Backed against the wall by recent labor controversies, the United Federation of Teachers has launched a counter-offensive:
The city teachers union is accusing education officials of using a double standard by yanking teachers from classrooms when they're accused of wrongdoing but letting similarly accused principals stay on.
The complaint seems to stem from a single incident in the Bronx where a principal was accused of employing corporal punishment but has not been disciplined.
Two things jump out here. First, why take for granted that managers should be held to the same standards as other employees? Principals--just like movie-theater managers, law firm partners, and vice presidents for national programs and policy at education think tanks--have different duties and responsibilities than the employees they lead. Central administrators, therefore, should have different criteria for evaluating the performance and behavior of principals and teachers. It's not a double standard--it's an entirely different set of standards, and it's a perfectly sensible approach for any hierarchical organization.
On the other hand, in practice, most urban school district central offices seem to do a pretty poor job of overseeing their principals (although some are trying to buck the trend). The UFT may very well be right that the principal in question deserves some kind of punishment.

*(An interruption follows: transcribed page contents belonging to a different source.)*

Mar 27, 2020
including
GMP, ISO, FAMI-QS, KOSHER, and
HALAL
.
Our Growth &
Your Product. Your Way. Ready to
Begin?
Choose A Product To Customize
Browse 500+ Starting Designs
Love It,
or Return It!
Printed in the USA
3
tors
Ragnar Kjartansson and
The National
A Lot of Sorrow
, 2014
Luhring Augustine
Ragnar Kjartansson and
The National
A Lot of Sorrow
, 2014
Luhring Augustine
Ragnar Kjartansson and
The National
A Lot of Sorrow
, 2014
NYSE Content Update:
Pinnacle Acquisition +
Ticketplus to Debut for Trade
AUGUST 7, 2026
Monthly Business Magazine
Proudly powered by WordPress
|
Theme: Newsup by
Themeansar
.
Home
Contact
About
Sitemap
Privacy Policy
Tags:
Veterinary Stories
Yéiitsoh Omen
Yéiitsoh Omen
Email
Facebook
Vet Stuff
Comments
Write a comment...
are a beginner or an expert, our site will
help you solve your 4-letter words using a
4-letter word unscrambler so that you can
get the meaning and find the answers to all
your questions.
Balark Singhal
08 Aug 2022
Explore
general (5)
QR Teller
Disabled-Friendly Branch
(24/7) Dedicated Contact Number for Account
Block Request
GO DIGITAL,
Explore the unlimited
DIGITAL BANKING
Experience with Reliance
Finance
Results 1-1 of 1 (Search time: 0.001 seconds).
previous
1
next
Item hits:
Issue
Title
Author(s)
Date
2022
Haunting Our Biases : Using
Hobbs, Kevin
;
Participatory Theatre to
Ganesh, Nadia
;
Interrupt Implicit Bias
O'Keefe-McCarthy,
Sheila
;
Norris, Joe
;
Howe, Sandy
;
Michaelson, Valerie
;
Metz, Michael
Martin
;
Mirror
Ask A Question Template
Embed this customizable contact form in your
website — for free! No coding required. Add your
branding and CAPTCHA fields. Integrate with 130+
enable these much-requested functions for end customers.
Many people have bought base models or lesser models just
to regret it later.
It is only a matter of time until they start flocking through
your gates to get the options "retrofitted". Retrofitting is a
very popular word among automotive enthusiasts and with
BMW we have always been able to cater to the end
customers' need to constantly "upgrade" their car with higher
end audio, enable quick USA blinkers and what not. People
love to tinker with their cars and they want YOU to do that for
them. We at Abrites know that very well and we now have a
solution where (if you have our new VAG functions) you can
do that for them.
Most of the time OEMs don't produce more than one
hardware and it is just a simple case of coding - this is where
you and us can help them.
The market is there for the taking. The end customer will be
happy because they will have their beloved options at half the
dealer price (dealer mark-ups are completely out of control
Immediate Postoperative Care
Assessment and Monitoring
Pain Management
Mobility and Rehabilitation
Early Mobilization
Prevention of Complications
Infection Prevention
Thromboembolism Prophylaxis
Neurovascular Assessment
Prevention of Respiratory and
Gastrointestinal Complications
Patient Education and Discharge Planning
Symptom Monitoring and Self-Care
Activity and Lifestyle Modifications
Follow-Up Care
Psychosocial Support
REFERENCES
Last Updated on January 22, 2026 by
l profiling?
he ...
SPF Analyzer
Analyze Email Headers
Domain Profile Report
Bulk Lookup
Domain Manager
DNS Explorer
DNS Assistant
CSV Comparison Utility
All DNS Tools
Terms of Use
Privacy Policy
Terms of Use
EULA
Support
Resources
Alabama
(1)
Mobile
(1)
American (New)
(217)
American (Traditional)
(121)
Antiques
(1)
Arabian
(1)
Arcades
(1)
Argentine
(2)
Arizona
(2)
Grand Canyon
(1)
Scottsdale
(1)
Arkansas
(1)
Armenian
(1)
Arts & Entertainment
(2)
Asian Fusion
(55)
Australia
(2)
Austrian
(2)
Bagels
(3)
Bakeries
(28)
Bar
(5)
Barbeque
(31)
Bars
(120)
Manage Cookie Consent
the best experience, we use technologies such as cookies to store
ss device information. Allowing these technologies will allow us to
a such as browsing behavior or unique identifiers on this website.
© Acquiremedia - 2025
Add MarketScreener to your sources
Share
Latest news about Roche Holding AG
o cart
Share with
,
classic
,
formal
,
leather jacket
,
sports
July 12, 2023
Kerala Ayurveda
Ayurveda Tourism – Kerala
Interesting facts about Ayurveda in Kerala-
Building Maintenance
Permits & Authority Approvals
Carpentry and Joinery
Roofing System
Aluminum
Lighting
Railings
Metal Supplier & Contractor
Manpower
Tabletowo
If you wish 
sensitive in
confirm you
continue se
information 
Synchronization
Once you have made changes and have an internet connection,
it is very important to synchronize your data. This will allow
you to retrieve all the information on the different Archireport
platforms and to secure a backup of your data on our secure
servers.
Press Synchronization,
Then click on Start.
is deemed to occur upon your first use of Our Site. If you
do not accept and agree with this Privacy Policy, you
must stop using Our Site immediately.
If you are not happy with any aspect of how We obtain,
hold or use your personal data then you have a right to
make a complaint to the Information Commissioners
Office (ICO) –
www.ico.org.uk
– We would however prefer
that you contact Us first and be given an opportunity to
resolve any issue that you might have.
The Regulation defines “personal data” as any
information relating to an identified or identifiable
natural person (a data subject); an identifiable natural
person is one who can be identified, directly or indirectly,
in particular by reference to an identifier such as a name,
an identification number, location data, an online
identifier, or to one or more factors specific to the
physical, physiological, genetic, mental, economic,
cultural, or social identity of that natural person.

And I suspect (thanks to feedback from an NYC teacher) that there are several teachers in the rubber rooms and on the Absent Teacher Reserve who are there not because they're poor teachers, but because they worked under poor principals who reward loyalty and punish initiative and independent thinking.
In short, the UFT may be wrong to push for teachers and principals to be held to the same standards, but both certainly need to be held to higher standards.